Equity funds in Canada continued to lose value in November, as fears of a long and deep economic recession kept investors away.

This was the third consecutive month in which practically all equity fund categories were in the red, though the most recent losses were not nearly as severe as those suffered in September and October, according to preliminary performance data released Tuesday by Morningstar Canada.

Thirty-four of the 43 fund indices had negative returns in November, including 22 of the 24 equity-based fund indices.
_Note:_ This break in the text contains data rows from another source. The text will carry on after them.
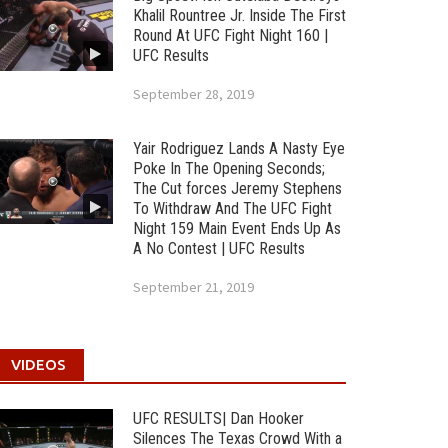
Khalil Rountree Jr. Inside The First
Round At UFC Fight Night 160 |
UFC Results
September 28, 2019
Yair Rodriguez Lands A Nasty Eye
Poke In The Opening Seconds;
The Cut forces Jeremy Stephens
To Withdraw And The UFC Fight
Night 159 Main Event Ends Up As
A No Contest | UFC Results
September 21, 2019
VIDEOS
UFC RESULTS| Dan Hooker
Silences The Texas Crowd With a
However, while the losses for most equity fund categories were deep into the double-digits in the previous two months, the only fund index to lose more than 10% last month was the real estate equity fund index, down 12.9%.

“November was a continuation of October, though not to the same extent,” said Philip Lee, fund analyst for Morningstar Canada, in a release. “It was looking pretty bleak heading into the last week of the month, with the S&P 500 Index nearly touching 750, a level last seen in 1997.”

Financial services stocks were hit especially hard last month. In Canada, the S&P/TSX capped financials index lost 8.1% amid very high volatility.

“Banks and insurance companies announced that higher asset impairment charges, lower assets under management and weaker capital markets activity were likely to hit their earnings. Also, a bleak outlook for the Canadian economy and a weak employment picture has caused banks to increase provisions for loan losses,” Lee said. The financial services equity fund index was the month’s second-worst performer, down 9%.

The declining financial sector had a negative effect on the more broadly diversified domestic equity funds, which on average allocate about a quarter of their assets to financials. The fund indices that track the Canadian focused equity, Canadian equity and Canadian dividend and income equity categories lost 5.3%, 5.6% and 7.4%, respectively, for the month.

Another big story affecting Canadian equity funds was the undoing of the BCE privatization deal after the company’s auditors stated that BCE would be technically insolvent under the new capital structure. “At this point, it’s unlikely that the deal will get done, and that sent BCE shares tumbling by about one third,” Lee said.

Precious metals funds provided one of the few bright spots last month, as the precious metals equity fund index gained 23.5%. Unfortunately, this comes in the wake of four consecutive months of double-digit losses, including a disastrous 32.7% drop in October. For the year to date, the fund index is still down 47.2%.